> Texto de origem
---
O povo hebreu entrou
em contato com o mito de Gilgamesh no século VI a.C. Em 598 a.C., o rei
babilônico Nabucodonosor, depois de conquistar a Assíria, invadiu e destruiu
Jerusalém e seu templo sagrado. No ano seguinte, os judeus foram deportados
para a Babilônia como escravos. O chamado exílio babilônico durou 40 anos. Em
538 a.C., Ciro, o fundador do Império Persa, depois de submeter a Babilônia
permitiu o retorno dos judeus à Palestina. Os rabinos ou “escribas” começaram a
reconstruir o Templo e a reescrever o Gênesis para, de alguma forma, dar um
sentido teológico à terrível experiência do exílio. Assim, a ameaça do dilúvio
seria uma referência à planície inundável entre os rios Tigre e Eufrates, região
natal de Nabucodonosor; os 40 dias de chuva seriam os 40 anos do exílio; e a
aliança final de Deus com Noé, marcada pelo arco-íris, uma promessa divina de
que os judeus jamais seriam exilados.
Solucionado o
mistério do dilúvio na Bíblia, continua o da sua origem no texto de Gilgamesh.
No final da década de 90, dois geólogos americanos da Universidade Columbia,
Walter Pittman e Willian Ryan, criaram uma hipótese: por volta do ano 5600
a.C., ao final da última era glacial, o Mar Mediterrâneo havia atingido seu
nível mais alto e ameaçava invadir o interior da Ásia na região hoje ocupada
pela Turquia, mais precisamente a Anatólia. Num evento catastrófico, o
Mediterrâneo irrompeu através do Estreito de Bósforo (ver infográfico na página
44), dando origem ao Mar Negro como o conhecemos hoje. Um imenso vale de terras
férteis e ocupado por um lago foi inundado em dois ou três dias.
---
> Como resolver
Como fica o trecho do texto sobre o dilúvio, começando em "Solucionado o" e terminando em "ou três dias.", se você trocar "geólogos" por "pesquisadores"? Recorra somente ao texto sobre o dilúvio.

> Dados de entrada
---
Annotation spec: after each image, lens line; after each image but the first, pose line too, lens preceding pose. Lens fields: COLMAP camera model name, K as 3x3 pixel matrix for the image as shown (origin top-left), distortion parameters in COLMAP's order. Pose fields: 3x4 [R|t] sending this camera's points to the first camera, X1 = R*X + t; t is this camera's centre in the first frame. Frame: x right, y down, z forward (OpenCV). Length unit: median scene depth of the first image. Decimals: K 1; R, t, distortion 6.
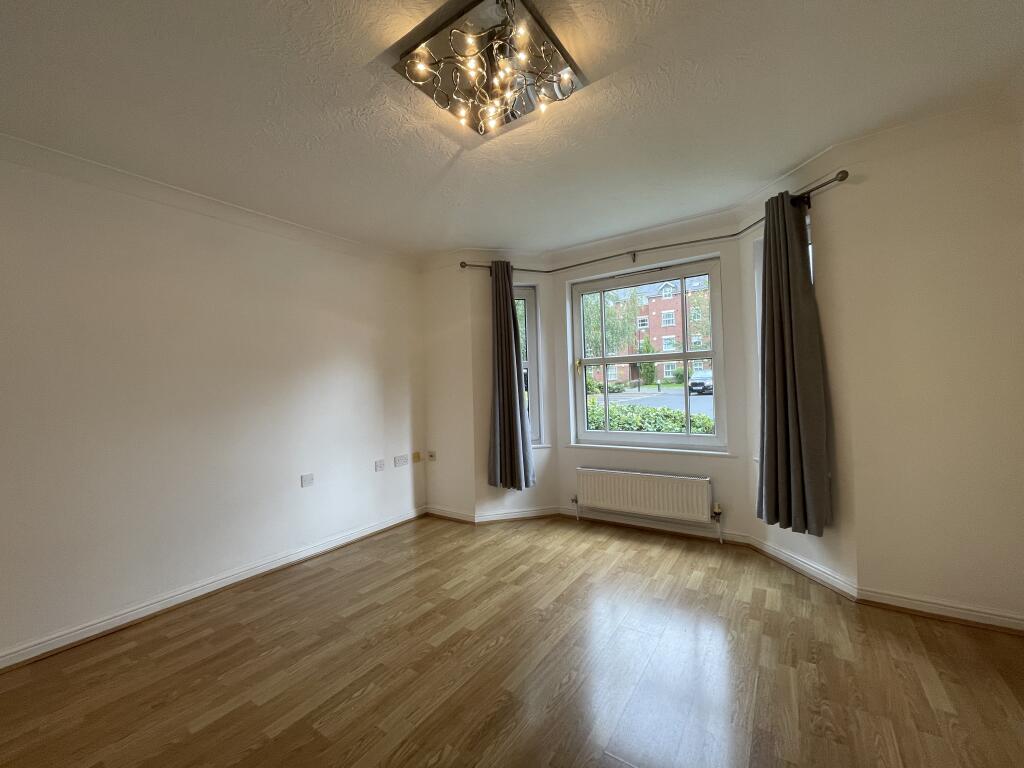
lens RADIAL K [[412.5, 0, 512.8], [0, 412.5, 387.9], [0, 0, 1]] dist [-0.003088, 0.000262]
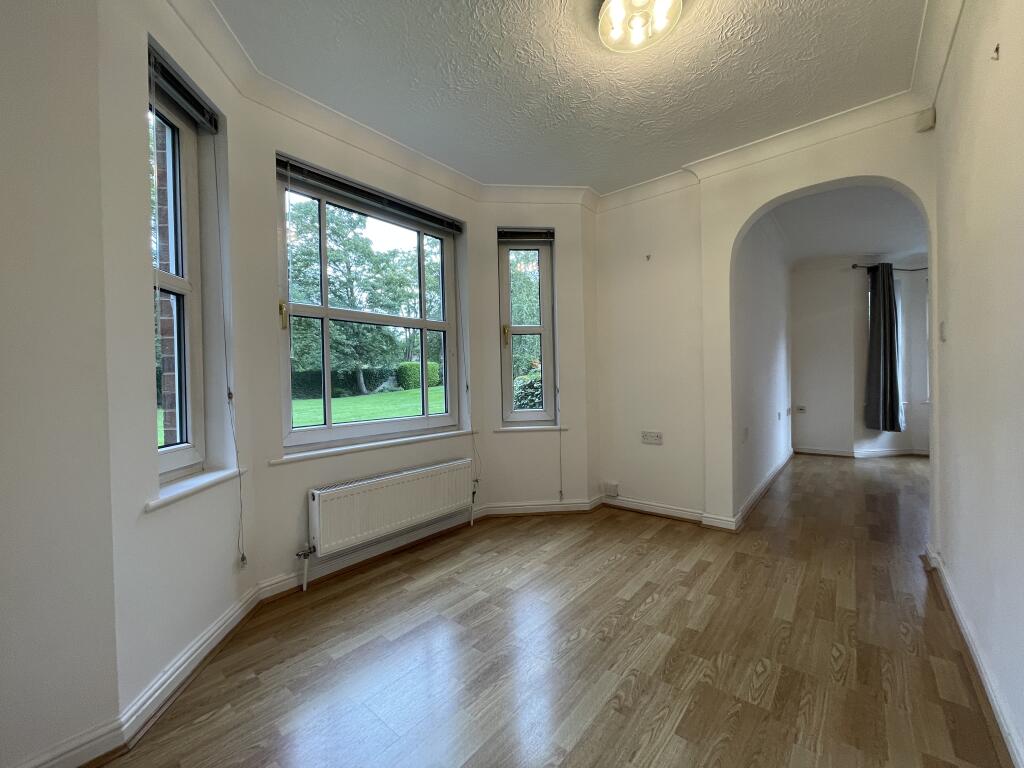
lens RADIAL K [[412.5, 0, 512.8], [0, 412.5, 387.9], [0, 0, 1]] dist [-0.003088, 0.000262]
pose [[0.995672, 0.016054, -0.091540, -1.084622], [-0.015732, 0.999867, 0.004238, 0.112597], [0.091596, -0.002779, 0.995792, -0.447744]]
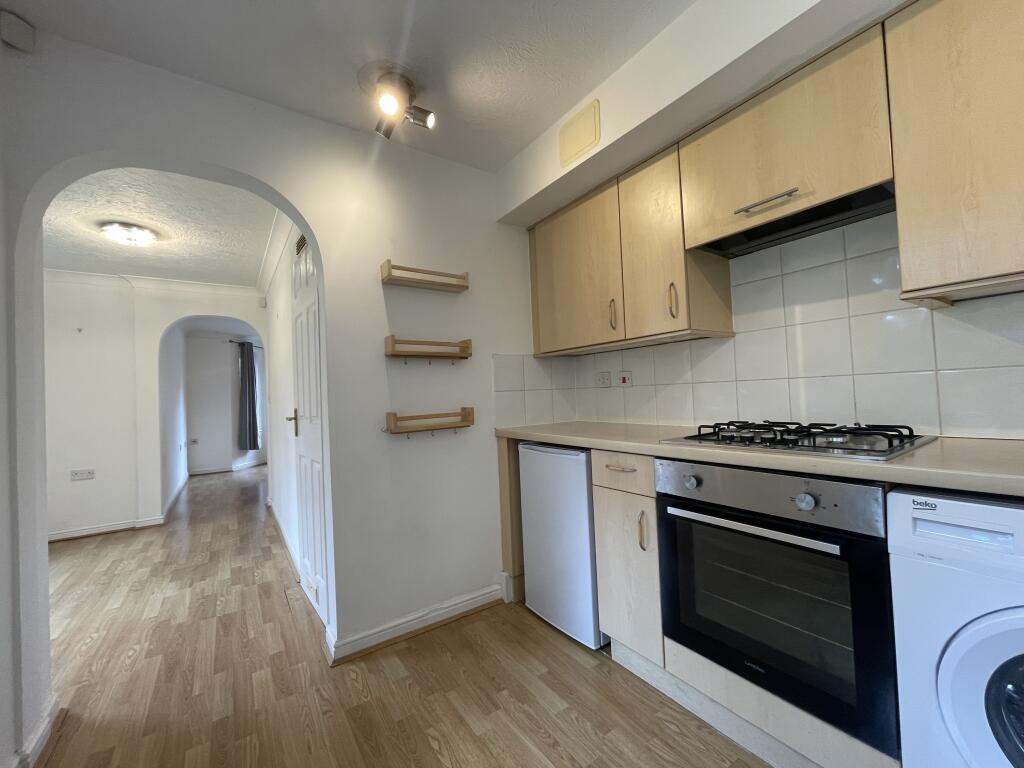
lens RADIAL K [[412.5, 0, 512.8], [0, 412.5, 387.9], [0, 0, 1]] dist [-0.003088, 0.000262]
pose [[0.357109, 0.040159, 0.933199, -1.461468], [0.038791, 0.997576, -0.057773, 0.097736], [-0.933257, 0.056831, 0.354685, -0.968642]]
---
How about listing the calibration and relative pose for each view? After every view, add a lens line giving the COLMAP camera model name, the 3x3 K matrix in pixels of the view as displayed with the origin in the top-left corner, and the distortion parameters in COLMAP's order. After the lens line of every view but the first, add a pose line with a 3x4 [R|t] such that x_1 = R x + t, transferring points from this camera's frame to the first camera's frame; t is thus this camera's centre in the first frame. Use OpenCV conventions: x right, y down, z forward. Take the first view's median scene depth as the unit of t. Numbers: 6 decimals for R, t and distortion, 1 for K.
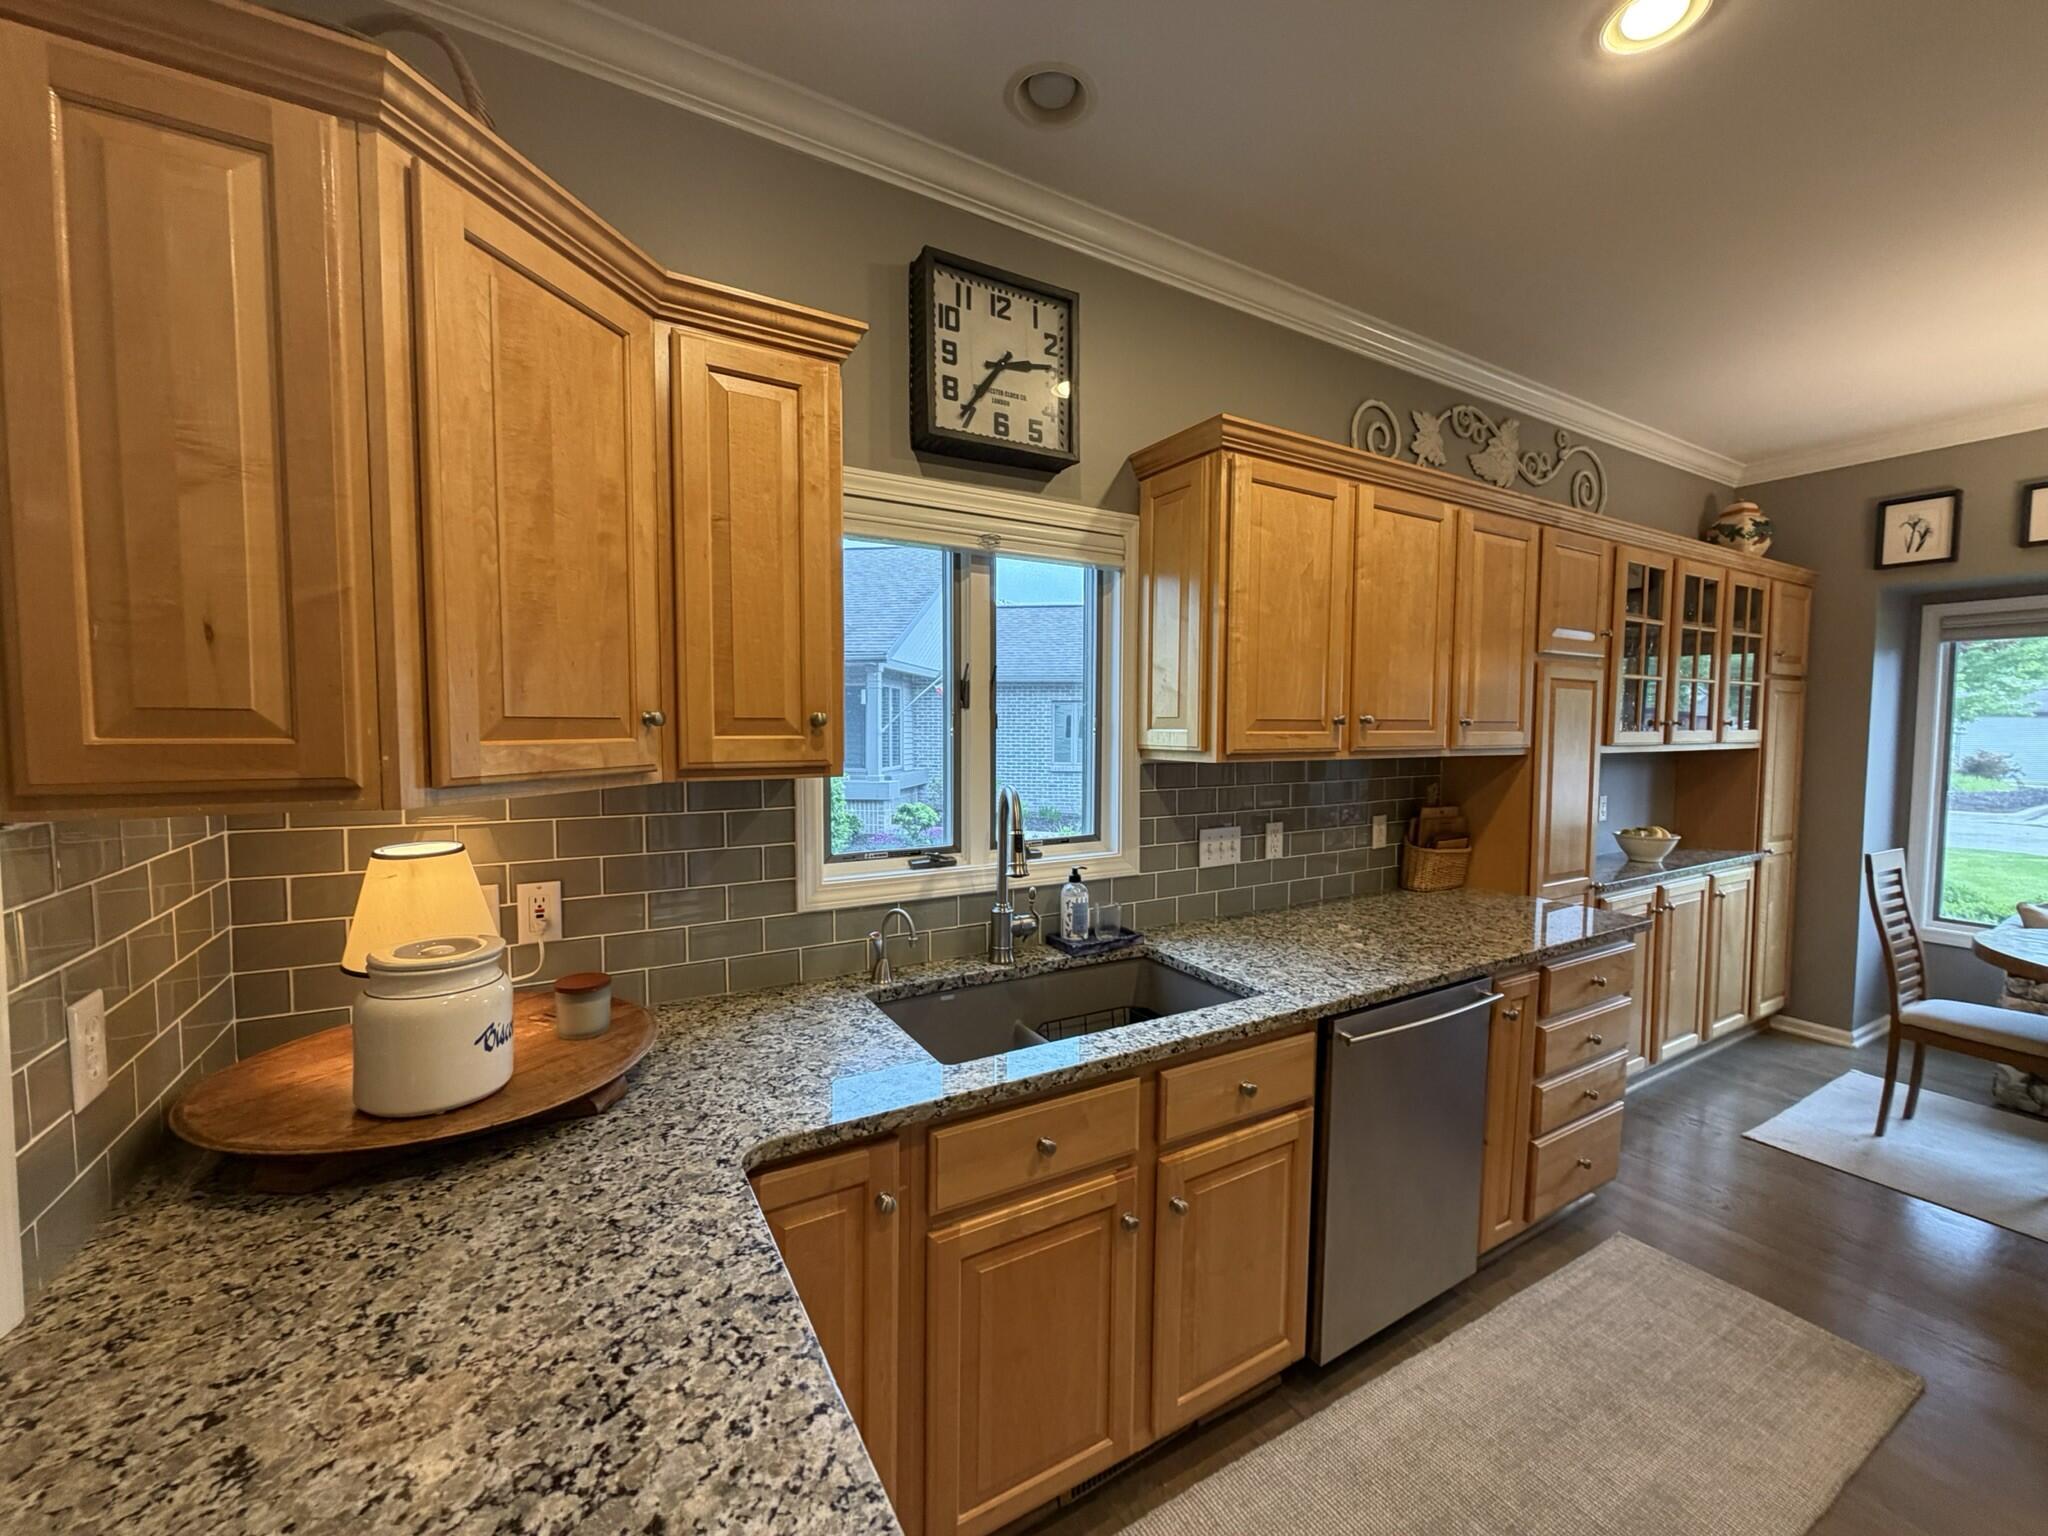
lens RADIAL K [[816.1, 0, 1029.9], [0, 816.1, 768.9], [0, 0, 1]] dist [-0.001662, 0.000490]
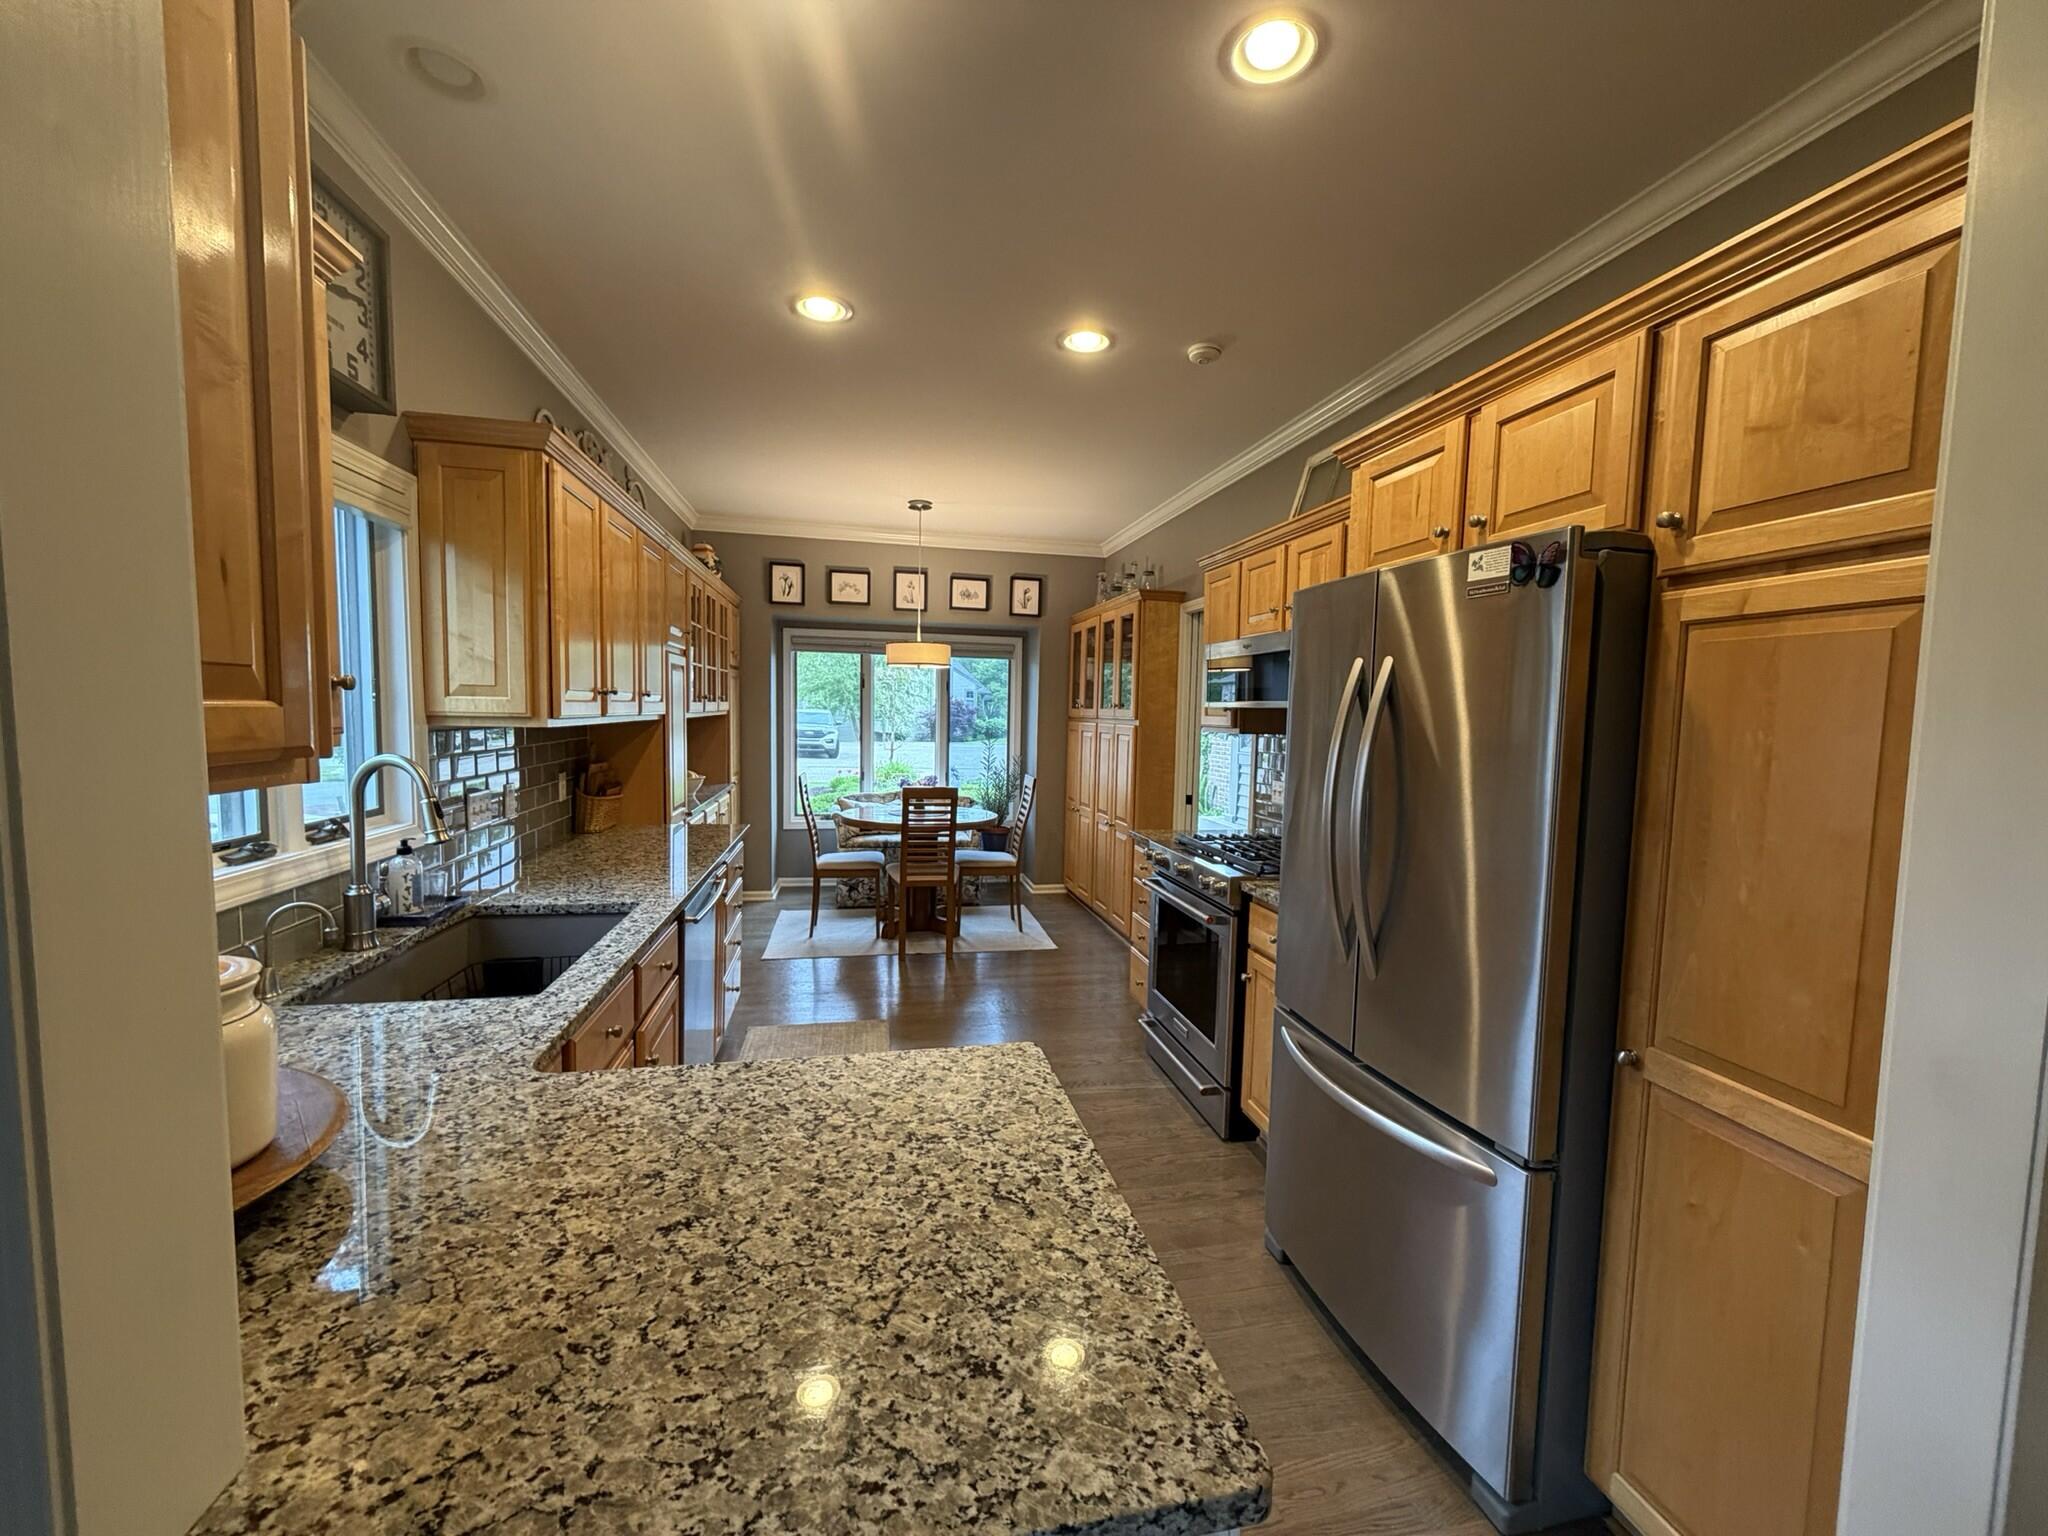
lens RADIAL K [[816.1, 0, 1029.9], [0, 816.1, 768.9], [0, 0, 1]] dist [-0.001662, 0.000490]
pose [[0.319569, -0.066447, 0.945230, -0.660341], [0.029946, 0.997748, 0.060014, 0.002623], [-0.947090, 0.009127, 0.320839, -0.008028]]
---
> Sua resposta
Solucionado o
mistério do dilúvio na Bíblia, continua o da sua origem no texto de Gilgamesh.
No final da década de 90, dois pesquisadores americanos da Universidade Columbia,
Walter Pittman e Willian Ryan, criaram uma hipótese: por volta do ano 5600
a.C., ao final da última era glacial, o Mar Mediterrâneo havia atingido seu
nível mais alto e ameaçava invadir o interior da Ásia na região hoje ocupada
pela Turquia, mais precisamente a Anatólia. Num evento catastrófico, o
Mediterrâneo irrompeu através do Estreito de Bósforo (ver infográfico na página
44), dando origem ao Mar Negro como o conhecemos hoje. Um imenso vale de terras
férteis e ocupado por um lago foi inundado em dois ou três dias.